*** Input records

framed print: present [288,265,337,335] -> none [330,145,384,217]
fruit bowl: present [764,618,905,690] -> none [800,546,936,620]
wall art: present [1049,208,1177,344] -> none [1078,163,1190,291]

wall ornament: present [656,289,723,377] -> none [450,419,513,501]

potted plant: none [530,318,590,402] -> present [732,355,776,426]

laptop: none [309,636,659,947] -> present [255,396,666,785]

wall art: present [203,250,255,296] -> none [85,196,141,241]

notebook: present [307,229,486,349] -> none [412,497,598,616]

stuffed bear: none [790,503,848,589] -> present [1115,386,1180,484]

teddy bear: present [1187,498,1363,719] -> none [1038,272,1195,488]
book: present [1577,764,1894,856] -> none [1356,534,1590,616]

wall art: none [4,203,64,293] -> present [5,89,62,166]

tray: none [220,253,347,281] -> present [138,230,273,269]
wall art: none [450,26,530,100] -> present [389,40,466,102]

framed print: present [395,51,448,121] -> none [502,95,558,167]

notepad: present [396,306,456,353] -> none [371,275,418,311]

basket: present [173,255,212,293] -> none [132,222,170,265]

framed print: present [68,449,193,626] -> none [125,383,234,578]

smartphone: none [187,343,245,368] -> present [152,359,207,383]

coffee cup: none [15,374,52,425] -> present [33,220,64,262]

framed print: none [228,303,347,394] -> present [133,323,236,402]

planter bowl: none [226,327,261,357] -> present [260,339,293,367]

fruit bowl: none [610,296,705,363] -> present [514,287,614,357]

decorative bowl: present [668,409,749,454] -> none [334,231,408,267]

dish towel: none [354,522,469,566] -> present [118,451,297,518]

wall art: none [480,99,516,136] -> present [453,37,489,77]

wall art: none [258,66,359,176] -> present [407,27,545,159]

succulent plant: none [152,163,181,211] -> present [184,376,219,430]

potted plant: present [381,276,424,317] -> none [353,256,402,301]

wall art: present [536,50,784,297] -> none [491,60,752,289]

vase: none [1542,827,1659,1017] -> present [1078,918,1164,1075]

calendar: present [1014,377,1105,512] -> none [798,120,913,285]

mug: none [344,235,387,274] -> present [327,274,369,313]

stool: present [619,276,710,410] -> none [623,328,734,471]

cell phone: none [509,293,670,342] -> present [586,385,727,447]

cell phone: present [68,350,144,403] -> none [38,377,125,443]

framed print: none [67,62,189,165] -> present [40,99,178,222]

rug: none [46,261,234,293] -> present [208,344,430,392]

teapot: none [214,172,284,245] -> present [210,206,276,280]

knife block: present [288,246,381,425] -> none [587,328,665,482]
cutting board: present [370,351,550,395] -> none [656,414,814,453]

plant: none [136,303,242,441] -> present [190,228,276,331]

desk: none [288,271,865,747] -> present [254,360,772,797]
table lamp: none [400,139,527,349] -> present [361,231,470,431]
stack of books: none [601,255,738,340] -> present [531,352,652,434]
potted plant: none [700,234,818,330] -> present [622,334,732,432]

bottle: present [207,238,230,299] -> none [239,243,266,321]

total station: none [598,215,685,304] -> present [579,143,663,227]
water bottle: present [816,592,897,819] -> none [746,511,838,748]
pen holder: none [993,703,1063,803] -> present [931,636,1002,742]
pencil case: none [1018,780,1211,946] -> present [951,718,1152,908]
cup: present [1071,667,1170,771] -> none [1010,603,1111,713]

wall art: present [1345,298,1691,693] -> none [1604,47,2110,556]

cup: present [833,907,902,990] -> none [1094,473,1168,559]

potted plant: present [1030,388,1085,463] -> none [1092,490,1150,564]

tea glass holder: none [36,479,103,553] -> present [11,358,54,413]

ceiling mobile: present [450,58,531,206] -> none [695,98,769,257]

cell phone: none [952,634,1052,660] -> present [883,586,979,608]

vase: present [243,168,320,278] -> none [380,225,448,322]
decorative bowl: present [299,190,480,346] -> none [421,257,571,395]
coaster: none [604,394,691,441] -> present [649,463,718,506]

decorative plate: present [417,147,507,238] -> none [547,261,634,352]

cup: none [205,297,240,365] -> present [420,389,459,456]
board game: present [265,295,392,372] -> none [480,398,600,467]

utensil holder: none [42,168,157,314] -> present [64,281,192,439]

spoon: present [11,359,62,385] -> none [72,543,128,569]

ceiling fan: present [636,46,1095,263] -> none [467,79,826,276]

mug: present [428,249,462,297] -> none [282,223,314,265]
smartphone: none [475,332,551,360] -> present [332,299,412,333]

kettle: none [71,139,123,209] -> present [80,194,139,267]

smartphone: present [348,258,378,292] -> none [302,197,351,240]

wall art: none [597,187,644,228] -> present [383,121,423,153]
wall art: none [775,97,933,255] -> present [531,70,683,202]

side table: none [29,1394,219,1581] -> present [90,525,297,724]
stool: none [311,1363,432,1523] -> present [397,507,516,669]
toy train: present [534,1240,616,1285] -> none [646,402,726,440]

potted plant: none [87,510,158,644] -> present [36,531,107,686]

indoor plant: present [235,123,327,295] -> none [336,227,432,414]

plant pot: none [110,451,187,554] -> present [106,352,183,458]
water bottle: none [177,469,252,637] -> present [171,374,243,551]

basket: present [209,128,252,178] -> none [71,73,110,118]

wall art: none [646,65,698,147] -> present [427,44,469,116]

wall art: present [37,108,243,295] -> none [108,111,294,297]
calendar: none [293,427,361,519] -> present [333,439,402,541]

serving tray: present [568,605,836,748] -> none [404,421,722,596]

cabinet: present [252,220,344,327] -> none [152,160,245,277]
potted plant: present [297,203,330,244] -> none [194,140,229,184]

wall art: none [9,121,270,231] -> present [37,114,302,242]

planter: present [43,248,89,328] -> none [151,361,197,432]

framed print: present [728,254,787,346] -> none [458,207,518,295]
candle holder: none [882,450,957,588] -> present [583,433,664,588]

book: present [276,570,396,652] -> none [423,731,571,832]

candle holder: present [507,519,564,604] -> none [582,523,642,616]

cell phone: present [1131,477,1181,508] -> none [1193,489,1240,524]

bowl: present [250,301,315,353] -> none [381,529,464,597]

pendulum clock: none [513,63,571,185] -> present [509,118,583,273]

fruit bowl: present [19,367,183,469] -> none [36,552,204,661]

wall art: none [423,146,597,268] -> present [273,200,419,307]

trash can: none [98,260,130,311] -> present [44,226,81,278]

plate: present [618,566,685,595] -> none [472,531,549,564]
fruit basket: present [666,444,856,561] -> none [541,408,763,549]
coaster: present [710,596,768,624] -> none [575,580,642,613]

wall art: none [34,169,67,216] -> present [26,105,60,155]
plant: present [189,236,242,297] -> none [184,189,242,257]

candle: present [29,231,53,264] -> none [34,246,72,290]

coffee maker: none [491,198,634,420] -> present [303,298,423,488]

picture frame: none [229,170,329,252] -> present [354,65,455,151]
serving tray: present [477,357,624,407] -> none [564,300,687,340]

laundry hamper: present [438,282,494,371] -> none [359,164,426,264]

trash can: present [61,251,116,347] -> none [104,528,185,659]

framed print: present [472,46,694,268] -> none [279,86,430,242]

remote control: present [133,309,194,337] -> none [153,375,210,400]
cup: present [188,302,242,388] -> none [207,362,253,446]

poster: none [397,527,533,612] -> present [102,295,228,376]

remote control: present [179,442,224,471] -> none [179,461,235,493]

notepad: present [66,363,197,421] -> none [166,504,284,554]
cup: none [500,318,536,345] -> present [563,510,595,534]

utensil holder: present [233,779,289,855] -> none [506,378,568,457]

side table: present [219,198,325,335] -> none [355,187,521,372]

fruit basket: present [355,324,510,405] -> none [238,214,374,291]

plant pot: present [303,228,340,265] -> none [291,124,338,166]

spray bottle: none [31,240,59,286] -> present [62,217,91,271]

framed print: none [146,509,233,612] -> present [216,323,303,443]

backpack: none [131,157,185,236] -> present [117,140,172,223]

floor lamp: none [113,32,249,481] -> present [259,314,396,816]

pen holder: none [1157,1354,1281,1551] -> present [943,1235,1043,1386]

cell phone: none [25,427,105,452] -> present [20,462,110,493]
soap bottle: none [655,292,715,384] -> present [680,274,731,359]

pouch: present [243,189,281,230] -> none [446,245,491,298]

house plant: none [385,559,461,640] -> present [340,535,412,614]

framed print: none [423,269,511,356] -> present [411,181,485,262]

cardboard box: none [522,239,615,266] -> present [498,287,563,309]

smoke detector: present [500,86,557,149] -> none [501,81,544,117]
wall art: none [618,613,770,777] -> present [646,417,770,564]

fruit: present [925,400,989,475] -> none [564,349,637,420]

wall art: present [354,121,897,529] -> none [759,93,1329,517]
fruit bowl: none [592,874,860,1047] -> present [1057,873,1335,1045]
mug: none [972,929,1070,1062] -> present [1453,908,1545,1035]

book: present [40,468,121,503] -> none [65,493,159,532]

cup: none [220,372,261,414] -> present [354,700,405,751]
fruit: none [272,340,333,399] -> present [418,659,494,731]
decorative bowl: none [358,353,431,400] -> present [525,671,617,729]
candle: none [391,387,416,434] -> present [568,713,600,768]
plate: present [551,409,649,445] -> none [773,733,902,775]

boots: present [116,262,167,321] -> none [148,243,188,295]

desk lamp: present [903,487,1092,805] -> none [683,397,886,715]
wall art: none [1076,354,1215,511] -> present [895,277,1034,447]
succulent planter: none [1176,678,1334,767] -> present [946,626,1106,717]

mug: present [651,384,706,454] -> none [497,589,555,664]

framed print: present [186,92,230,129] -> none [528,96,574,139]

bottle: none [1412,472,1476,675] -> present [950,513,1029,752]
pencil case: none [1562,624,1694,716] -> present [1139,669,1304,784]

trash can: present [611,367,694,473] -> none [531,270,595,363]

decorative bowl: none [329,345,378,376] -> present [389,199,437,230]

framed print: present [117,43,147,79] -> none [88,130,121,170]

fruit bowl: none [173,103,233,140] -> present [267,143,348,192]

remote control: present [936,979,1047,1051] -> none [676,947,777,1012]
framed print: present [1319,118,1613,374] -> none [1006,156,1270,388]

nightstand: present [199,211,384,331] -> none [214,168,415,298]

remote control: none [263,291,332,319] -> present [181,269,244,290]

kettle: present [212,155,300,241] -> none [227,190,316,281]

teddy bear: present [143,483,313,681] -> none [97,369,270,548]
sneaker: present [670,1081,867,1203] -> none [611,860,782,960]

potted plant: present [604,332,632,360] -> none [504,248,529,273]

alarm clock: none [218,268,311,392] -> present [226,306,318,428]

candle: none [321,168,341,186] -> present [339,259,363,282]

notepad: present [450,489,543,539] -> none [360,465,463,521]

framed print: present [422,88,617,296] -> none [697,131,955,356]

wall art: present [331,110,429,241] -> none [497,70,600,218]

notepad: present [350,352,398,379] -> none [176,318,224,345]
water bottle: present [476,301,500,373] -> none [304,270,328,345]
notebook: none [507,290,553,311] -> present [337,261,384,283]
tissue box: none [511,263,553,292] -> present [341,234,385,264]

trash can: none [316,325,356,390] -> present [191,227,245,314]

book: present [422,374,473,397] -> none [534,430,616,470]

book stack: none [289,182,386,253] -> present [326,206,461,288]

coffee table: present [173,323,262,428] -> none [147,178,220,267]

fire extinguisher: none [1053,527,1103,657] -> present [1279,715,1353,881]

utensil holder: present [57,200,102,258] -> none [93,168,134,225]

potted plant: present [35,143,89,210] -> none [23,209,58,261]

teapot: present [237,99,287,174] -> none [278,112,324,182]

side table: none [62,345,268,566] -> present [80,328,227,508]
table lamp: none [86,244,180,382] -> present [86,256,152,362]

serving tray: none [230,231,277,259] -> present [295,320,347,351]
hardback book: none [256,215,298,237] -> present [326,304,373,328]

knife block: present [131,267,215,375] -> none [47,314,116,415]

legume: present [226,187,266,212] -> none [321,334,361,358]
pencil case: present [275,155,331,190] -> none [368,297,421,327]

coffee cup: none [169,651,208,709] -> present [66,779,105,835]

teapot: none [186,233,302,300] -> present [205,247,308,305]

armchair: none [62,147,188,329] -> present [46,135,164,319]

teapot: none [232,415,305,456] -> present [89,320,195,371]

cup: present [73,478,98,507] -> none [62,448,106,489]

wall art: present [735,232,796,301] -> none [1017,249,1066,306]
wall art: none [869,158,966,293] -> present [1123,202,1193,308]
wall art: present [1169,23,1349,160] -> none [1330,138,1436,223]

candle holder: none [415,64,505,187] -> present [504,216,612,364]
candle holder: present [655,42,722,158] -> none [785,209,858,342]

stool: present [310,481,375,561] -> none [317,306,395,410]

******

**Task item**
Go through the material and report each line that holds the string "clock".

**Reply to the task**
pendulum clock: none [513,63,571,185] -> present [509,118,583,273]
alarm clock: none [218,268,311,392] -> present [226,306,318,428]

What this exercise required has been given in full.